Bevin spoke on the Leland Conway Show Thursday morning to talk about what many call one of the worst-funded pension systems in the country just weeks after calling a special session to fix the problem. Lawmakers would end the session less than 24 hours later without passing any reform.

"We live in a state where historically people have promised things that they didn't have the ability to back up in exchange for political favor and the ability to get re-elected and the ability to be liked," Bevin said.

The special session was called shortly after the Kentucky Supreme Court ruled a pension reform law passed in the 2018 regular session was unconstitutionally passed.

Bevin also dismissed the idea of legalizing marijuana to help fix the problem, as he estimates that revenue alone would take hundreds of years to eventually replenish the pension system.

"How big is this problem? Bigger than people can get their heads around," Bevin said.

The governor did say debates about potential revenue streams should and will likely happen.
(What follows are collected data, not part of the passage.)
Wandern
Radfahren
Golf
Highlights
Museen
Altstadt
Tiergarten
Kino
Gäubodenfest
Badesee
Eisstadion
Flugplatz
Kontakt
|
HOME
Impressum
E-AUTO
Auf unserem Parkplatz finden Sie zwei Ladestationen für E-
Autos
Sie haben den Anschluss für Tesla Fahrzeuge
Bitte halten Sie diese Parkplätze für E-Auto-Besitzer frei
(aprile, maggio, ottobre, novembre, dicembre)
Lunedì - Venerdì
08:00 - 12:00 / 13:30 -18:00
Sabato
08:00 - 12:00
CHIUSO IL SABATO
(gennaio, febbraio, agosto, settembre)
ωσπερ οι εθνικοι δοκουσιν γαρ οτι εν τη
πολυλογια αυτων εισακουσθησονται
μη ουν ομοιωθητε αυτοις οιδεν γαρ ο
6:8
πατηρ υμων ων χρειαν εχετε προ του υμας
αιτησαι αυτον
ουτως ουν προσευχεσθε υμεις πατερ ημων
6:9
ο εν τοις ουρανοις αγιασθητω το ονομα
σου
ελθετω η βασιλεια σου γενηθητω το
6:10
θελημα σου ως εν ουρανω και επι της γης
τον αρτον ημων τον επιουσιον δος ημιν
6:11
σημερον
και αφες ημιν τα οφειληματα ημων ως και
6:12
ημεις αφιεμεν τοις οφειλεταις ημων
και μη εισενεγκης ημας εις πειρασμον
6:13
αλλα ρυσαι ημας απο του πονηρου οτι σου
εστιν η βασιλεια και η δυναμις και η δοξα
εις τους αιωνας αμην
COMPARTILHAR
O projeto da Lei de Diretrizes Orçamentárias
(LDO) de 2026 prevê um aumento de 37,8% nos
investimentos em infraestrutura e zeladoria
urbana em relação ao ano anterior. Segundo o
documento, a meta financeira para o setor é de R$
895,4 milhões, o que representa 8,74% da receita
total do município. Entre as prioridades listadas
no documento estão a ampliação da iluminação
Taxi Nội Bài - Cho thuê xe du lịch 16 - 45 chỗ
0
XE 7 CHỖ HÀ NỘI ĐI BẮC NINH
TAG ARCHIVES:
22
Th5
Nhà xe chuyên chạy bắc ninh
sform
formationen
However, he believes changes to the structure of the systems must happen first. "I personally see some of these things as 'it looks good, sounds good' but doesn't even begin make a real dent in the issue without the structural changes," explained Governor Bevin.

House Minority Leader Rocky Adkins, D - Sandy Hook, was a critic of the Republican-led efforts in 2018, and he wants to see a more bipartisan approach for the next effort to reform pension.

"When you are talking about a complex issue like this, don't come with a piece of legislation that is going to drive a wedge. Bring the stakeholders to the table, and let them have input," Adkins said.

Adkins senses Republican lawmakers are divided on the issue, while Bevin says people need to not be afraid to make unpopular decisions if it means helping the state's finances in the long run.